Os motivos para o salto são dois, segundo analistas. Primeiro, a ação do aparato peronista nas províncias, que em Salta foi comandada pelo próprio governador reeleito Gustavo Sáenz. E, segundo, a Igreja.
“Achávamos que o peronismo estava muito mais debilitado antes das primárias, mas nos demos conta de que não, que estava adormecido e ativou toda sua força para ressurgir, e uma das forças do peronismo é a Igreja”, disse Sturla. “A doutrina peronista se aproxima em parte da doutrina social e do pensamento da Igreja. Então, houve muita aproximação entre Igreja e partido. A partir disso, o peronismo fica muito ligado aos católicos.”
Golpe
Massa soube aproveitar os ataques ao papa, embora não seja ele próprio um fã de Francisco. Nos bastidores da política argentina circula a história de que o pontífice não gosta de Massa por acreditar que ele, quando era do gabinete de Néstor Kirchner, tentou armar um golpe para tirá-lo do arcebispado de Buenos Aires por ser “muito de esquerda”.

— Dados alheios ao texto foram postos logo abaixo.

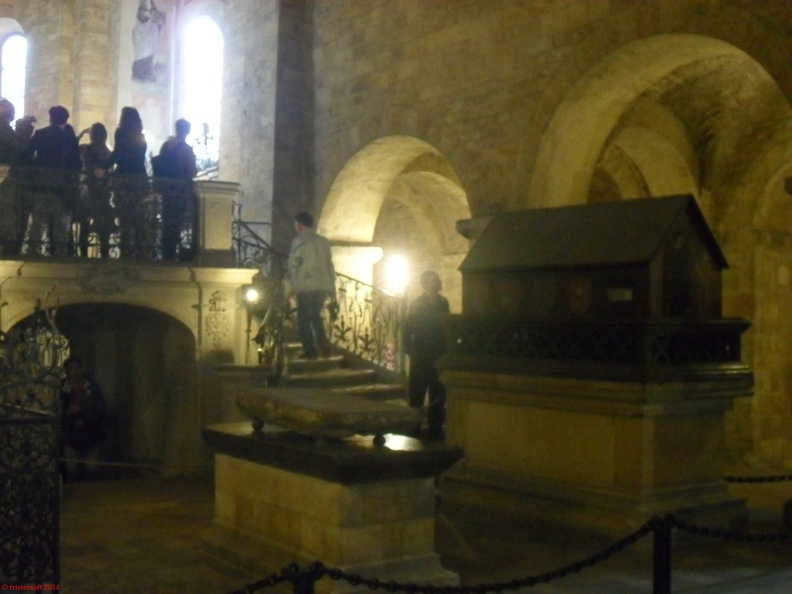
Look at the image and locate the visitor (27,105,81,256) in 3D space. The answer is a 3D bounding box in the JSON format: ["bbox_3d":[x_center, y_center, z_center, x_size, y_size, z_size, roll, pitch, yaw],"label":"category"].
[{"bbox_3d":[-3.772,-1.272,12.600,0.560,1.696,0.360,0,-1,-25],"label":"visitor"}]

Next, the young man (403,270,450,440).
[{"bbox_3d":[0.312,0.603,11.700,0.500,1.749,0.360,0,-1,-10],"label":"young man"}]

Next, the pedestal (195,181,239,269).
[{"bbox_3d":[-2.029,-0.831,13.145,0.420,0.975,0.340,1,-1,-36],"label":"pedestal"}]

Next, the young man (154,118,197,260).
[{"bbox_3d":[-2.575,-1.238,13.300,0.500,1.674,0.380,0,-1,-30],"label":"young man"}]

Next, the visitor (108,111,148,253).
[{"bbox_3d":[-3.028,-1.291,12.900,0.470,1.714,0.340,0,-1,-25],"label":"visitor"}]

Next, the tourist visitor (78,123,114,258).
[{"bbox_3d":[-3.351,-1.180,12.800,0.420,1.544,0.360,0,-1,-30],"label":"tourist visitor"}]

Mas em seu discurso após o primeiro turno, Massa disse que pretende ser o presidente quando o papa visitar a Argentina pela primeira vez. Desde então, citar Francisco é uma constante. Durante os debates, o peronista criticou Milei por atacar “o argentino mais importante da história”.

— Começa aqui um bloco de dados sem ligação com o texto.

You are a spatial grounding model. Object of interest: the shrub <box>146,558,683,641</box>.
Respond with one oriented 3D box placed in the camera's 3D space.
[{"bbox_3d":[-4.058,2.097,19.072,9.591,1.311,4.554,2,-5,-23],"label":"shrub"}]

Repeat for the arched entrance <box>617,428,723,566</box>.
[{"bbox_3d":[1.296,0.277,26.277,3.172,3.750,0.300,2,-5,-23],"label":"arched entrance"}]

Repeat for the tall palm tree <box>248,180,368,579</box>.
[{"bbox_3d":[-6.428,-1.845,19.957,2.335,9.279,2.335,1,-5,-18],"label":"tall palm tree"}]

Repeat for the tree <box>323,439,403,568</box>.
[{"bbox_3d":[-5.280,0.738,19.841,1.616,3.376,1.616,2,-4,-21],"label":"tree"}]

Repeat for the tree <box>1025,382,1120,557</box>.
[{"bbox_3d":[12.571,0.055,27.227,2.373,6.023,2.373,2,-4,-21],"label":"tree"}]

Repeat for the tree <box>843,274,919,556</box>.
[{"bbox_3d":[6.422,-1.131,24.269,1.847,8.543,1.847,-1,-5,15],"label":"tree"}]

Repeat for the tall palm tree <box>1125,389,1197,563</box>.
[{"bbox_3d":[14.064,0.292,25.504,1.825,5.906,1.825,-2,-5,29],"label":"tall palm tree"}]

A Milei restou a tarefa de minimizar os ataques, tendo dito que já havia pedido desculpas à Igreja, o que a instituição não confirmou. “Se Francisco, líder da Igreja, vier à Argentina, será recebido com as honras de chefe de Estado e com o reconhecimento de alguém que é o líder espiritual dos católicos. Não mudamos, apesar dos ataques”, afirmou Milei, após as críticas.
Seu maior problema, porém, é convencer padres e bispos que não apoiam Massa, mas pedem cautela com Milei. “Quando Milei cresceu o setor do ‘curas villeros’, que são influenciados pelo peronismo, passaram a soar o alarme”, disse Sturla. “A Igreja não diz ‘votem em Massa’, mas diz ‘não votem em Milei’, o que na prática é estar a favor de Massa.”